Noboru Okamoto, connu sous le nom de plume Sanpei Shirato, est décédé d’une pneumonie à l’âge de 89 ans le 8 octobre 2021. Fils aîné du peintre prolétarien Tōki Okamoto, il a étudié la peinture à l’huile et a commencé à travailler comme dessinateur de kamishibai (théâtre d’illustrations servant de support visuel aux conteurs ambulants) et pour le théâtre de marionnettes à doigt avant de se lancer dans l’écriture de mangas destinés aux librairies de prêt en 1957.
Prolifique et talentueux, il rencontre son premier succès dès 1959 avec sa série Ninja bugeichō. En 1963, il est couronné du 4e Prix Kōdansha pour Seton dōbutsuki et Sasuke juste avant d’entamer en 1964 la publication de l’œuvre qui marqua le plus profondément sa carrière et ses lecteurs : Kamui-den.
Le chef d’oeuvre, Kamui-den


Pour lui donner l’écrin qu’elle méritait, son éditeur, Katsuichi Nagai, a même fondé Garo, mythique et ambitieuse revue d’avant-garde qui devint rapidement le terreau fertile d’une nouvelle génération d’auteurs et la pierre angulaire de l’essor du manga alternatif.
Se développant sur près de 6 000 pages, cette fresque imposante qu’est Kamui-den resta l’une des œuvres les plus marquantes de la revue et fit de l’auteur l’une des figures majeures du gekiga.

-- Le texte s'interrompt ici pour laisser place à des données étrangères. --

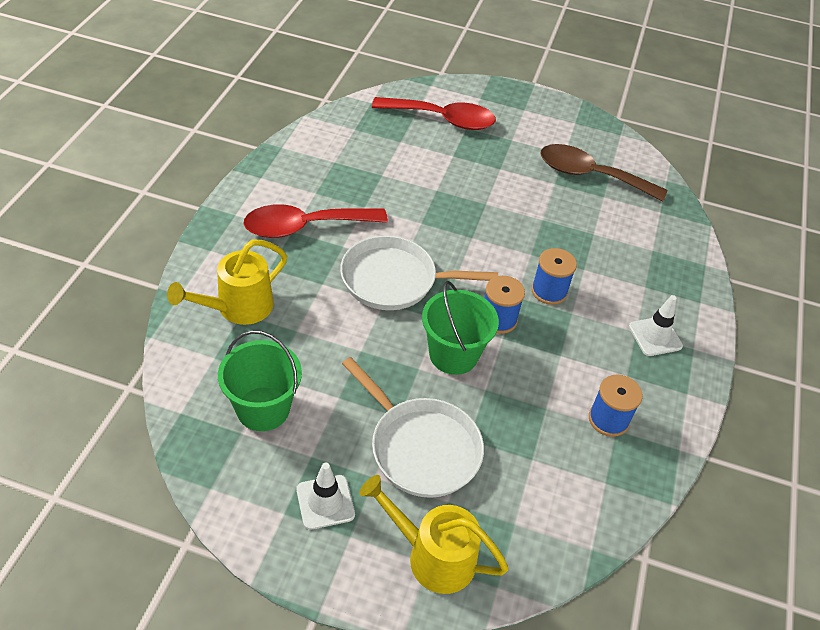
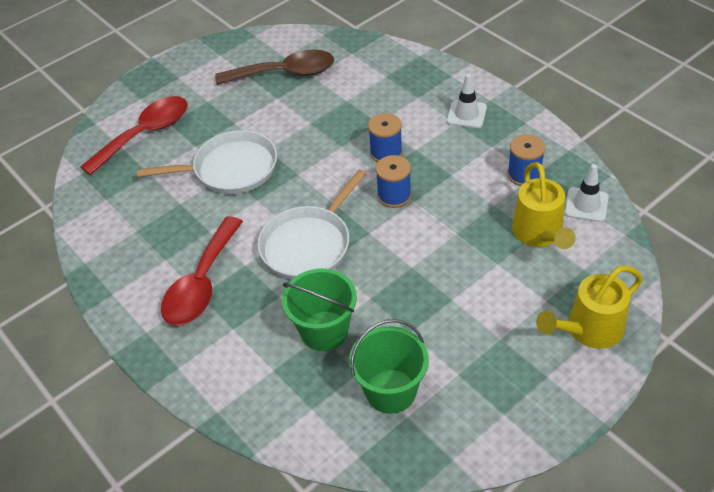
camera: 50 degrees left, 0 degrees up
(237, 308) = (265, 371): yellow watering can -> yellow watering can (540, 234)
(325, 502) = (507, 381): white traffic cone -> white traffic cone (586, 205)
(421, 447) = (489, 297): white pan -> white pan (230, 169)
(453, 354) = (411, 238): green bucket -> green bucket (324, 330)
(590, 175) = (285, 73): brown spoon -> brown spoon turned 150 degrees counterclockwise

Sous couvert d’une description de la société de caste à l’époque d’Edo (1603–1868), Sanpei Shirato signe un récit mêlant peuple, ninjas et animaux. Anticapitaliste baigné dans la lutte prolétaire, le mangaka livre en vérité un titre sociétal, engagé et politique dans lequel la lutte des classes d’alors résonne avec les mouvements contestataires des années 1960.
En France, nous avons eu le droit à la publication de son œuvre-fleuve Kamui-den aux débuts des années 2010, mais le titre est à présent indisponible, l’auteur ayant refusé l’exploitation de cette édition plus de 4 ans, de peur de laisser à sa famille le fardeau d’une éventuelle gestion de droit posthume. Il est donc à l’heure actuelle difficile de parcourir les pages de ce titre majeur, si ce n’est en l’acquérant au prix fort ou en l’empruntant dans les quelques bibliothèques l’ayant en stock.